Charmaine Pike’s sublime landscapes are both tense and uplifting, recalling the 19th century painting trend for personifying nature in order to reflect the human condition. Employing bold line work and sophisticated colour palette, Pike draws us in to a surreal world of sensuous rock formations, undulating, wild vistas and post-apocalyptic moonscapes reminiscent of luminaries including Philip Guston and Russell Drysdale.

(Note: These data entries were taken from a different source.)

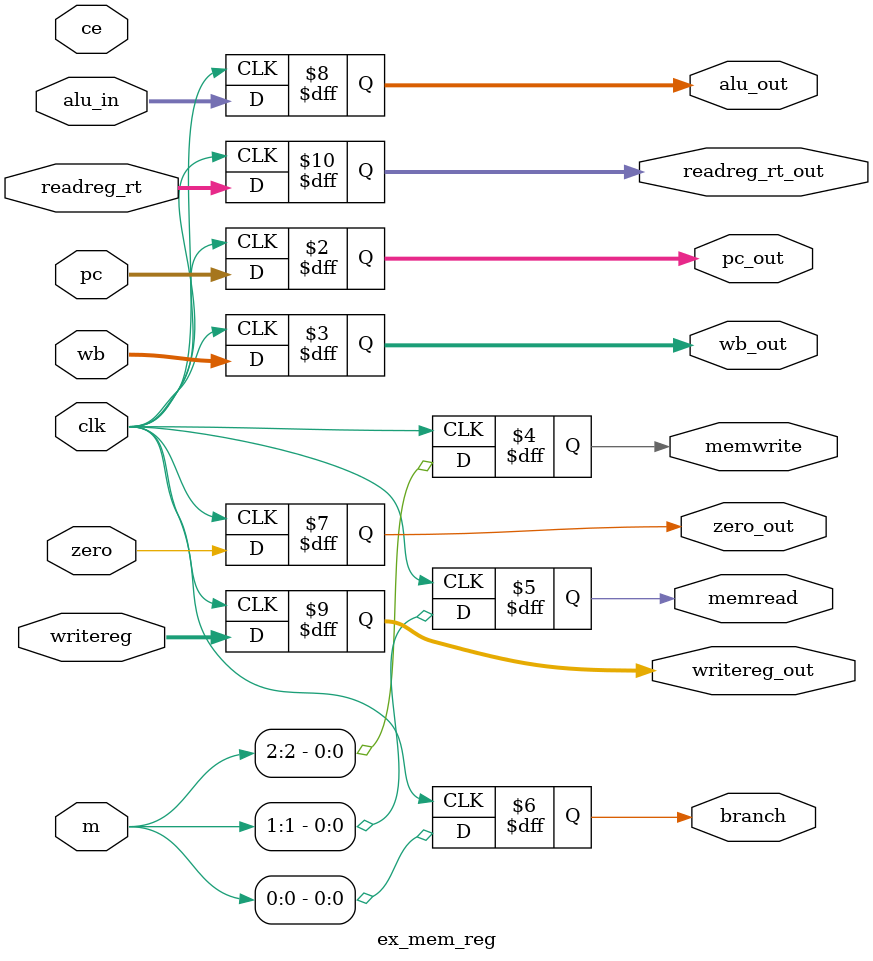
<source format=v>
`timescale 1ns / 1ps
module ex_mem_reg(pc, pc_out, wb, wb_out, m, memwrite, memread, branch, zero, zero_out, alu_in, alu_out, readreg_rt, readreg_rt_out, writereg, writereg_out, clk, ce);
	input clk, ce;
	//Control Signal
	input[31:0] pc;
	output reg[31:0] pc_out;
	input[1:0] wb;
	input[2:0] m;
	output reg[1:0] wb_out;
	output reg memwrite, memread, branch;
	//alu
	input zero;
	input[31:0] alu_in;
	output reg zero_out;
	output reg[31:0] alu_out;
	//reg
	input[31:0] readreg_rt;
	input[4:0] writereg;
	output reg[4:0] writereg_out;
	output reg[31:0] readreg_rt_out;

	always @(posedge clk)
	begin
		pc_out <= pc;
		wb_out[1] <= wb[1]; // memtoreg
		wb_out[0] <= wb[0]; //regwrite
		memwrite <= m[2]; //memwrite
		memread <= m[1]; //memread
		branch <= m[0]; //branch
		zero_out <= zero;
		alu_out <= alu_in;
		writereg_out <= writereg;
		readreg_rt_out <= readreg_rt;
	end
endmodule

</source>
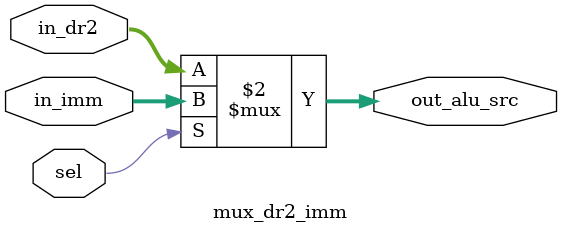
<source format=v>
`timescale 1ns / 1ns

module mux_rt_rd (
    input       [4:0]   in_rt, in_rd,
    input               sel,
    output      [4:0]   out_aw
);
    assign out_aw = (sel == 1'b0) ? in_rt : in_rd;
endmodule

module mux_dr2_imm  (
    input       [31:0]  in_dr2, in_imm,
    input               sel,
    output      [31:0]  out_alu_src 
);
    assign out_alu_src = (sel == 1'b0) ? in_dr2 : in_imm;
endmodule

</source>
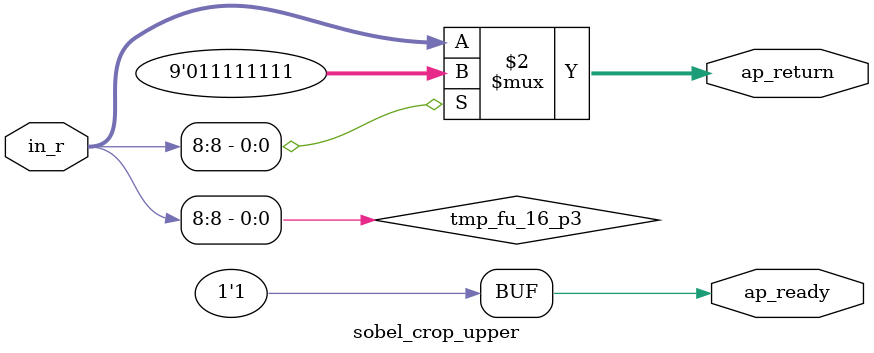
<source format=v>

`timescale 1 ns / 1 ps 

module sobel_crop_upper (
        ap_ready,
        in_r,
        ap_return
);


output   ap_ready;
input  [8:0] in_r;
output  [8:0] ap_return;

wire   [0:0] tmp_fu_16_p3;

assign ap_ready = 1'b1;

assign ap_return = ((tmp_fu_16_p3[0:0] == 1'b1) ? 9'd255 : in_r);

assign tmp_fu_16_p3 = in_r[32'd8];

endmodule //sobel_crop_upper

</source>
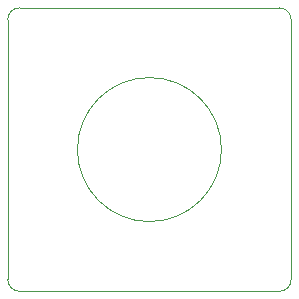
<source format=gm1>
G04 #@! TF.GenerationSoftware,KiCad,Pcbnew,7.0.5.1-1-g8f565ef7f0-dirty-deb11*
G04 #@! TF.CreationDate,2023-07-26T12:03:11+00:00*
G04 #@! TF.ProjectId,pedalboard-led-ring,70656461-6c62-46f6-9172-642d6c65642d,1.0.0*
G04 #@! TF.SameCoordinates,Original*
G04 #@! TF.FileFunction,Profile,NP*
%FSLAX46Y46*%
G04 Gerber Fmt 4.6, Leading zero omitted, Abs format (unit mm)*
G04 Created by KiCad (PCBNEW 7.0.5.1-1-g8f565ef7f0-dirty-deb11) date 2023-07-26 12:03:11*
%MOMM*%
%LPD*%
G01*
G04 APERTURE LIST*
G04 #@! TA.AperFunction,Profile*
%ADD10C,0.100000*%
G04 #@! TD*
G04 APERTURE END LIST*
D10*
X68000000Y-71000000D02*
G75*
G03*
X69000000Y-72000000I1000000J0D01*
G01*
X86100000Y-60000000D02*
G75*
G03*
X86100000Y-60000000I-6100000J0D01*
G01*
X92000000Y-49000000D02*
X92000000Y-71000000D01*
X68000000Y-71000000D02*
X68000000Y-49000000D01*
X91000000Y-72000000D02*
G75*
G03*
X92000000Y-71000000I0J1000000D01*
G01*
X69000000Y-48000000D02*
X91000000Y-48000000D01*
X91000000Y-72000000D02*
X69000000Y-72000000D01*
X69000000Y-48000000D02*
G75*
G03*
X68000000Y-49000000I0J-1000000D01*
G01*
X92000000Y-49000000D02*
G75*
G03*
X91000000Y-48000000I-1000000J0D01*
G01*
M02*

</source>
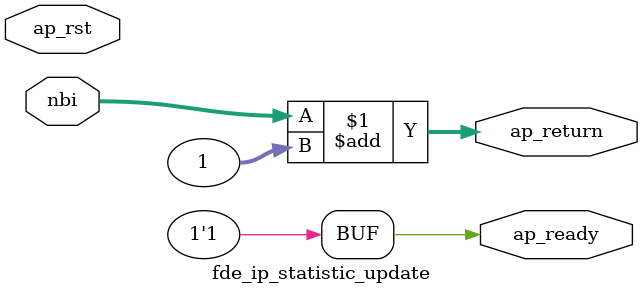
<source format=v>

`timescale 1 ns / 1 ps 

module fde_ip_statistic_update (
        ap_ready,
        nbi,
        ap_return,
        ap_rst
);


output   ap_ready;
input  [31:0] nbi;
output  [31:0] ap_return;
input   ap_rst;

assign ap_ready = 1'b1;

assign ap_return = (nbi + 32'd1);

endmodule //fde_ip_statistic_update

</source>
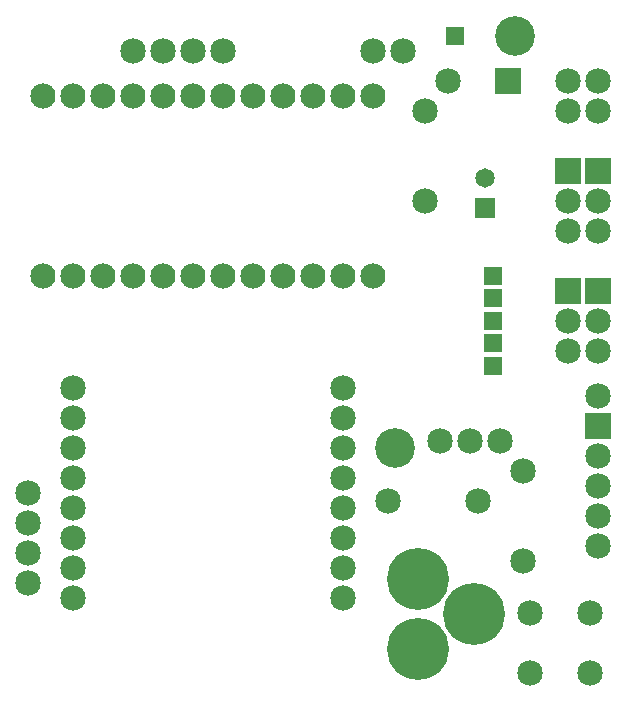
<source format=gts>
G04 -- Generated By PCBWeb Designer*
%FSLAX24Y24*%
%MOIN*%
%OFA0B0*%
%SFA1.0B1.0*%
%AMROTRECT*21,1,$1,$2,0,0,$3*%
%AMROTOBLONG*1,1,$7,$1,$2*1,1,$7,$3,$4*21,1,$5,$6,0,0,$8*%
%ADD10C,0.025*%
%ADD11R,0.055X0.055*%
%ADD12C,0.033*%
%ADD13R,0.065X0.065*%
%ADD14C,0.055*%
%ADD15C,0.033*%
%ADD16C,0.065*%
%ADD17C,0.01*%
%ADD18C,0.008*%
%ADD19C,0.024*%
%ADD20C,0.075*%
%ADD21C,0.04*%
%ADD22C,0.085*%
%ADD23R,0.075X0.075*%
%ADD24R,0.085X0.085*%
%ADD25C,0.026*%
%ADD26C,0.1969*%
%ADD27C,0.1378*%
%ADD28C,0.2069*%
%ADD29C,0.126*%
%ADD30C,0.074*%
%ADD31C,0.084*%
%ADD32C,0.0048*%
%ADD33C,0.0208*%
%ADD34C,0.005*%
%ADD35C,0.021*%
%ADD36R,0.4X0.5*%
%ADD37R,0.41X0.51*%
%ADD38C,0.001*%
%ADD39C,0.1221*%
%ADD40C,0.1321*%
%ADD41R,0.0197X0.0394*%
%ADD42R,0.0297X0.0494*%
%ADD43R,0.0591X0.0591*%
%ADD44R,0.0691X0.0691*%
%ADD45R,0.05X0.05*%
%ADD46R,0.06X0.06*%
%ADD47R,0.05X0.06*%
%ADD48R,0.06X0.07*%
%ADD49C,0.0*%
%ADD50C,0.0275*%
%ADD51C,0.018*%
G01*
%LNSTD*%
%LPD*%
G54D13*
X16250Y16750D03*
G54D16*
X16250Y17750D03*
G54D22*
X15000Y21000D03*
G54D24*
X17000Y21000D03*
G54D22*
X4500Y22000D03*
X5500Y22000D03*
X6500Y22000D03*
X7500Y22000D03*
G54D28*
X14000Y4413D03*
X14000Y2051D03*
X15870Y3232D03*
G54D22*
X14250Y17000D03*
X14250Y20000D03*
G54D31*
X1500Y20500D03*
X2500Y20500D03*
X3500Y20500D03*
X4500Y20500D03*
X5500Y20500D03*
X6500Y20500D03*
X7500Y20500D03*
X8500Y20500D03*
X9500Y20500D03*
X10500Y20500D03*
X11500Y20500D03*
X12500Y20500D03*
X12500Y14500D03*
X11500Y14500D03*
X10500Y14500D03*
X9500Y14500D03*
X8500Y14500D03*
X7500Y14500D03*
X6500Y14500D03*
X5500Y14500D03*
X4500Y14500D03*
X3500Y14500D03*
X2500Y14500D03*
X1500Y14500D03*
G54D22*
X16750Y9000D03*
X15750Y9000D03*
X14750Y9000D03*
X1000Y7250D03*
X1000Y6250D03*
X1000Y5250D03*
X1000Y4250D03*
X20000Y10500D03*
G54D24*
X20000Y9500D03*
G54D22*
X20000Y8500D03*
X20000Y7500D03*
X20000Y6500D03*
X20000Y5500D03*
X20000Y16000D03*
X20000Y17000D03*
G54D24*
X20000Y18000D03*
G54D22*
X19000Y16000D03*
X19000Y17000D03*
G54D24*
X19000Y18000D03*
G54D22*
X20000Y12000D03*
X20000Y13000D03*
G54D24*
X20000Y14000D03*
G54D22*
X19000Y12000D03*
X19000Y13000D03*
G54D24*
X19000Y14000D03*
G54D22*
X17750Y1250D03*
X19750Y1250D03*
X17750Y3250D03*
X19750Y3250D03*
X17500Y8000D03*
X17500Y5000D03*
X16000Y7000D03*
X13000Y7000D03*
X20000Y20000D03*
X20000Y21000D03*
X19000Y20000D03*
X19000Y21000D03*
X12500Y22000D03*
X13500Y22000D03*
X2500Y10750D03*
X2500Y9750D03*
X2500Y8750D03*
X2500Y7750D03*
X2500Y6750D03*
X2500Y5750D03*
X2500Y4750D03*
X2500Y3750D03*
X11500Y3750D03*
X11500Y4750D03*
X11500Y5750D03*
X11500Y6750D03*
X11500Y7750D03*
X11500Y8750D03*
X11500Y9750D03*
X11500Y10750D03*
G54D40*
X13250Y8750D03*
X17250Y22500D03*
G54D46*
X16500Y14500D03*
X16500Y13750D03*
X16500Y13000D03*
X16500Y12250D03*
X16500Y11500D03*
X15250Y22500D03*
M02*

</source>
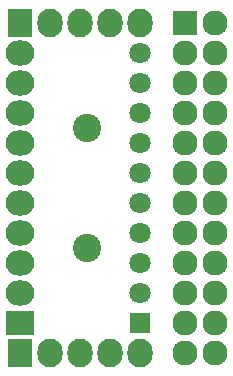
<source format=gts>
G04 #@! TF.FileFunction,Soldermask,Top*
%FSLAX46Y46*%
G04 Gerber Fmt 4.6, Leading zero omitted, Abs format (unit mm)*
G04 Created by KiCad (PCBNEW (2015-12-02 BZR 6341, Git dd06abf)-product) date 27/12/2015 22:57:57*
%MOMM*%
G01*
G04 APERTURE LIST*
%ADD10C,0.100000*%
%ADD11R,2.127200X2.127200*%
%ADD12O,2.127200X2.127200*%
%ADD13R,1.797000X1.797000*%
%ADD14C,1.797000*%
%ADD15C,2.398980*%
%ADD16R,2.127200X2.432000*%
%ADD17O,2.127200X2.432000*%
%ADD18R,2.432000X2.127200*%
%ADD19O,2.432000X2.127200*%
G04 APERTURE END LIST*
D10*
D11*
X147320000Y-86360000D03*
D12*
X149860000Y-86360000D03*
X147320000Y-88900000D03*
X149860000Y-88900000D03*
X147320000Y-91440000D03*
X149860000Y-91440000D03*
X147320000Y-93980000D03*
X149860000Y-93980000D03*
X147320000Y-96520000D03*
X149860000Y-96520000D03*
X147320000Y-99060000D03*
X149860000Y-99060000D03*
X147320000Y-101600000D03*
X149860000Y-101600000D03*
X147320000Y-104140000D03*
X149860000Y-104140000D03*
X147320000Y-106680000D03*
X149860000Y-106680000D03*
X147320000Y-109220000D03*
X149860000Y-109220000D03*
X147320000Y-111760000D03*
X149860000Y-111760000D03*
X147320000Y-114300000D03*
X149860000Y-114300000D03*
D13*
X143510000Y-111760000D03*
D14*
X143510000Y-109220000D03*
X143510000Y-106680000D03*
X143510000Y-104140000D03*
X143510000Y-101600000D03*
X143510000Y-99060000D03*
X143510000Y-96520000D03*
X143510000Y-93980000D03*
X143510000Y-91440000D03*
X143510000Y-88900000D03*
D15*
X139065000Y-105410000D03*
X139065000Y-95250000D03*
D16*
X133350000Y-114300000D03*
D17*
X135890000Y-114300000D03*
X138430000Y-114300000D03*
X140970000Y-114300000D03*
X143510000Y-114300000D03*
D16*
X133350000Y-86360000D03*
D17*
X135890000Y-86360000D03*
X138430000Y-86360000D03*
X140970000Y-86360000D03*
X143510000Y-86360000D03*
D18*
X133350000Y-111760000D03*
D19*
X133350000Y-109220000D03*
X133350000Y-106680000D03*
X133350000Y-104140000D03*
X133350000Y-101600000D03*
X133350000Y-99060000D03*
X133350000Y-96520000D03*
X133350000Y-93980000D03*
X133350000Y-91440000D03*
X133350000Y-88900000D03*
M02*

</source>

Alternating between en plein air and studio-based work, her paintings are as much an expressive response to being on the land as they are a record of her emotional states, memories and personal contemplations. Intimate, majestic, and possessing an ambiguous beauty, they capture nature’s omnipresent splendour and the powerful effect environment can play on our emotional and psychological well-being.
Charmaine Pike (b. 1973, Bathurst) is an Australian contemporary painter based in Dural, a northern suburb of Sydney. An alumna of the University of New South Wales/College of Fine Art (COFA), she won COFA’s Inaugural Drawing Award in 1996 and graduated Bachelor of Fine Art in 1997. Pike is a two time finalist in the Paddington Art Prize (2017, 2016), a finalist in the Mosman Art Prize (2013) and the Adelaide Perry Prize for Drawing (2010), and winner of the Lloyd Rees memorial Youth Art Award (1998). Her work has toured extensively through regional New South Wales in numerous exhibitions, including a widely acclaimed solo exhibition at Tamworth Regional Gallery (2012). In 2013 Pike undertook the Enid Ng Artists Residency in Paris and was selected for inclusion in Regional Art Australia’s ‘Place and Practice’ 2014 National Visual Arts Showcase at Parliament House in Canberra. She was awarded the 2017 Nock Art Foundation Artist Residency in Hong Kong and China alongside senior Australian artist Angus Nivison and will exhibit at the Nockart Gallery, Hong Kong in 2018.